ACTION ITEM: Every record has to be written out exactly, with no line missing.

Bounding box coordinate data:
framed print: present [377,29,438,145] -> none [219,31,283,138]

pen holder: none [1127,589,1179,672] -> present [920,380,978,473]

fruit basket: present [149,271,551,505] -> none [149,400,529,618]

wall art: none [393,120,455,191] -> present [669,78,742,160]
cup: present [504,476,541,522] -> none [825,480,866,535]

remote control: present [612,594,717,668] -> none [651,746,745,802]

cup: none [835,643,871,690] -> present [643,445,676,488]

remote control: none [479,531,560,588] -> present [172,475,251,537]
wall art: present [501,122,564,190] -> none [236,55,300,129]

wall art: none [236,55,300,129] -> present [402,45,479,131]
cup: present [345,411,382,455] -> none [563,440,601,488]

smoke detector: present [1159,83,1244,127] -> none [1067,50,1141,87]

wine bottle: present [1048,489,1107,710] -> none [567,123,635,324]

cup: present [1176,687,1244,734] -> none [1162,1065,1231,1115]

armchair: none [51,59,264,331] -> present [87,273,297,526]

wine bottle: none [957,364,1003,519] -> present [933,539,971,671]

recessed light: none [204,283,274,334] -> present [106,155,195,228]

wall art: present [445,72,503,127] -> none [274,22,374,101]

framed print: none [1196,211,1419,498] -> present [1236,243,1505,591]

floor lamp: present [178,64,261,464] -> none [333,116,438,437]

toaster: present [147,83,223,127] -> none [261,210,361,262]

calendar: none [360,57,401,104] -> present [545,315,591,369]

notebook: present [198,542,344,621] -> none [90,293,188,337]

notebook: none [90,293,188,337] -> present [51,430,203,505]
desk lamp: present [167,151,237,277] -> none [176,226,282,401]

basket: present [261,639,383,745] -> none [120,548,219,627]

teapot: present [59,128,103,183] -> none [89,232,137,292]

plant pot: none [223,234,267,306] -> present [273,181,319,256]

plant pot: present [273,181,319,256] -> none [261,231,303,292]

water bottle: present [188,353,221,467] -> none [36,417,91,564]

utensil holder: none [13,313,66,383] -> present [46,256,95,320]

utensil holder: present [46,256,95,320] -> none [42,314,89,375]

REPLY:
framed print: present [377,29,438,145] -> none [219,31,283,138]

pen holder: none [1127,589,1179,672] -> present [920,380,978,473]

fruit basket: present [149,271,551,505] -> none [149,400,529,618]

wall art: none [393,120,455,191] -> present [669,78,742,160]
cup: present [504,476,541,522] -> none [825,480,866,535]

remote control: present [612,594,717,668] -> none [651,746,745,802]

cup: none [835,643,871,690] -> present [643,445,676,488]

remote control: none [479,531,560,588] -> present [172,475,251,537]
wall art: present [501,122,564,190] -> none [236,55,300,129]

wall art: none [236,55,300,129] -> present [402,45,479,131]
cup: present [345,411,382,455] -> none [563,440,601,488]

smoke detector: present [1159,83,1244,127] -> none [1067,50,1141,87]

wine bottle: present [1048,489,1107,710] -> none [567,123,635,324]

cup: present [1176,687,1244,734] -> none [1162,1065,1231,1115]

armchair: none [51,59,264,331] -> present [87,273,297,526]

wine bottle: none [957,364,1003,519] -> present [933,539,971,671]

recessed light: none [204,283,274,334] -> present [106,155,195,228]

wall art: present [445,72,503,127] -> none [274,22,374,101]

framed print: none [1196,211,1419,498] -> present [1236,243,1505,591]

floor lamp: present [178,64,261,464] -> none [333,116,438,437]

toaster: present [147,83,223,127] -> none [261,210,361,262]

calendar: none [360,57,401,104] -> present [545,315,591,369]

notebook: present [198,542,344,621] -> none [90,293,188,337]

notebook: none [90,293,188,337] -> present [51,430,203,505]
desk lamp: present [167,151,237,277] -> none [176,226,282,401]

basket: present [261,639,383,745] -> none [120,548,219,627]

teapot: present [59,128,103,183] -> none [89,232,137,292]

plant pot: none [223,234,267,306] -> present [273,181,319,256]

plant pot: present [273,181,319,256] -> none [261,231,303,292]

water bottle: present [188,353,221,467] -> none [36,417,91,564]

utensil holder: none [13,313,66,383] -> present [46,256,95,320]

utensil holder: present [46,256,95,320] -> none [42,314,89,375]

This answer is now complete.